Cis-Gender Privilege. What is it? And Why it’s important

KF
4 min readJan 25, 2016

--

Image found under Creative Commons

Privilege is a very popular buzzword, not to mention a very complex and broad one. Chances are you’ve heard articles on the internet, or even your friends, talk about white privilege (what I prefer to call white-presenting privilege) and — my favorite — the saying “check your privilege,” often told to groups who are so blissfully unaware of the benefits they face in every-day society. Speaking of those benefits, now’s a good time for all us cis-gendered people to check our privileges.

What is cis-gender, you ask? Chances are if you’re asking, you are probably cis-gender. The cis- (pronounced sis or siz) suffix means more or less “on the same side of” in Latin. It’s the antonym of the prefix trans- which we are more familiar with, not only with transgender, but also transportation or transcontinental. Trans-, as you probably have now guessed means “opposite side of.”

So again, What is cis-gender?? It’s a term used to describe people who identify with the gender they were assigned with at birth. They are on that same side of their gender and don’t plan to make a transition. We can get into nitty gritty and call cis-gender privilege “cis-gender presenting privilege” which would encompass all those who are i. Cis-gendered but also ii. Those who are trans- and look so much like the other gender that their physical appearance doesn’t raise flags or questions when presenting in every day society.

Confusing, I know, but it’s also pretty simple if you take a step back and think about it.

Now why is it important? There are privileges people who are cis-gendered benefit from every single day, and disadvantages people who are trans face multiple times in the same day, probably even in the same hour. There are things trans people have to consider who cis people never have to think about, like the following.

Cis- Privilege Is Never Thinking About The Next Safe Bathroom

There’s a really profound, and honestly pretty strange, social norm that says it is absolutely unacceptable for Men to use a Women’s restroom, and vice versa. When you think about it, though, it probably shouldn’t be that big of a deal, given you don’t really see anything anyway, but this social norm makes it very dangerous for trans people to use restrooms sometimes. Day after day, trans people are bullied out of restrooms, often times by cis-women who just don’t understand. There are even multiple reports of physical violence against trans people in bathrooms. And this privilege goes for changing rooms, locker rooms, and every other space that’s gendered in society too.

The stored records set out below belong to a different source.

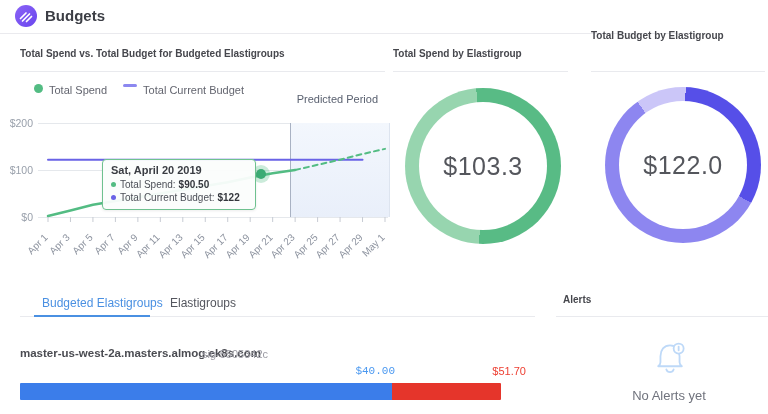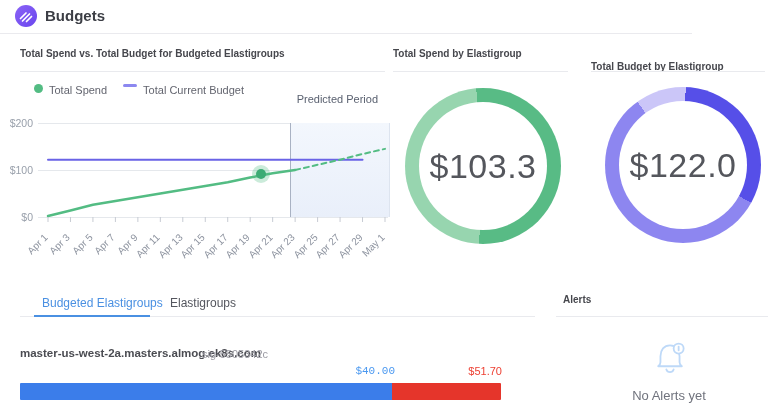--- a/index.html
+++ b/index.html
@@ -81,7 +81,7 @@
   <div class="divider" style="left:20px;top:71px;width:365px;"></div>
   <div class="sec-title" style="left:393px;top:48px;">Total Spend by Elastigroup</div>
   <div class="divider" style="left:393px;top:71px;width:175px;"></div>
-  <div class="sec-title" style="left:591px;top:61px;">Total Budget by Elastigroup</div>
+  <div class="sec-title" style="left:591px;top:30px;">Total Budget by Elastigroup</div>
   <div class="divider" style="left:591px;top:71px;width:174px;"></div>
 
   <div id="legend">

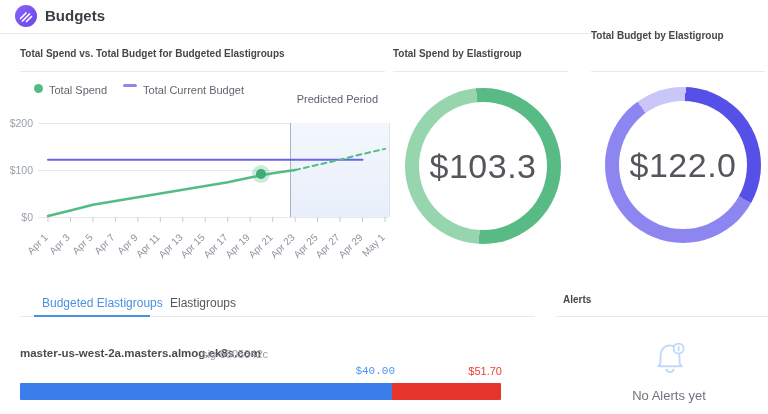--- a/index.html
+++ b/index.html
@@ -147,6 +147,19 @@
       </div>
   </div>
   <div id="chart-dot" style="left: 252.433px; top: 165.465px;"></div>
+  <div id="chart-tooltip">
+    <div class="tt-title">Sat, April 20 2019</div>
+    <div class="tt-row">
+      <span class="bullet" style="background: rgb(83, 188, 131);"></span>
+      <span>Total Spend:</span>
+      <b>$90.50</b>
+    </div>
+    <div class="tt-row">
+      <span class="bullet" style="background: rgb(106, 99, 230);"></span>
+      <span>Total Current Budget:</span>
+      <b>$122</b>
+    </div>
+  </div>
 
   <div class="donut" id="donut-1" style="left: 405px; top: 88px; background: conic-gradient(from -5deg, rgb(88, 187, 133) 0deg, rgb(88, 187, 133) 187.92deg, rgb(151, 213, 175) 187.92deg, rgb(151, 213, 175) 360deg);">
     <div class="donut-hole"></div>

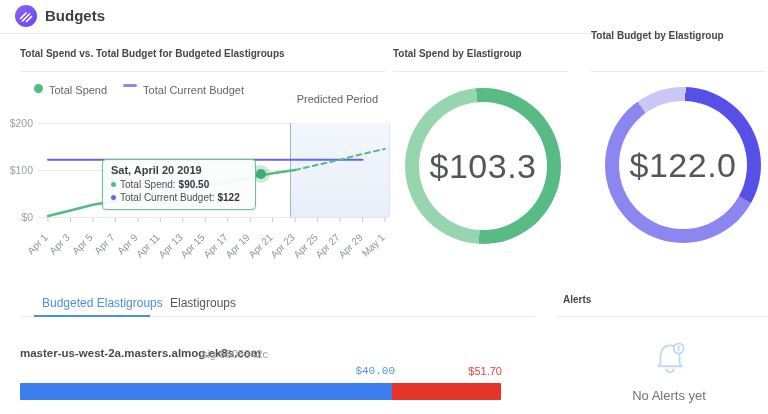--- a/index.html
+++ b/index.html
@@ -40,7 +40,7 @@
   .donut{position:absolute;width:156px;height:156px;border-radius:50%;cursor:pointer;}
   .donut-hole{position:absolute;inset:14px;background:#fff;border-radius:50%;}
   .donut-value{position:absolute;inset:0;display:flex;align-items:center;justify-content:center;
-      font-size:34px;color:#54565c;letter-spacing:.5px;}
+      font-size:25px;color:#54565c;letter-spacing:.5px;}
   
   .tab{position:absolute;top:296px;font-size:12px;cursor:pointer;}
   #tab-underline{position:absolute;left:34px;top:315px;width:116px;height:2px;background:#4a90e2;z-index:2;}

Cis- Privilege Is The Ability to Go Anywhere Without Fear of Harassment

Just like how cis- people can use more or less any bathroom available, they have the ability to be anywhere in public without fear of being harassed, with a few exceptions like time of day and dangerous area. Trans- people, however, are constantly enduring comments, stares, and acts of aggression, sometimes subtle like being bumped into, and, unfortunately, more intense too like being beaten. Even the workplace isn’t always a safe place either. According to the National Center for Transgender Equality, 90% of respondents in a survey said they experienced discrimination in the workplace.

That’s not to say cis-gendered people don’t face discrimination in the workplace too. It happens. It’s just not usually at 90% because of their identity.

If stories and experiences don’t alarm you that trans discrimination is an issue, hopefully 90% will.

Cis- Privilege Is The Power to be Judged by Your Character, Not Your Identity

Trans- people are constantly defined by their transition. They’re known as that “queer” friend or the transgendered friend or the person who has struggled so much. They are often not treated as a person, and more so not judged by who they are as a person, by if they’re nice, or what hobbies they have, like cis-people are. Imagine constantly needing to explain your gender identity, or answer the question “So are you like, you know, technically a guy?” Cis- privilege is being able to be yourself, and be known by where you work, what you do, where you live, and who your friends are. We might think “Ryan is my friend who’s transgender” is an acceptable statement, but ask yourself, how does it sound to say “Ryan is my friend who’s cis- gendered.”

It’s no mystery, being trans entails a more difficult life. There is a certain level of inexplicable pressure that comes from society, and a lot of which takes form in the way of privilege. So if you are cis-gendered, try to consider and be more aware of these privileges you benefit from in society. And maybe even tell yourself once in a while to “check that privilege.”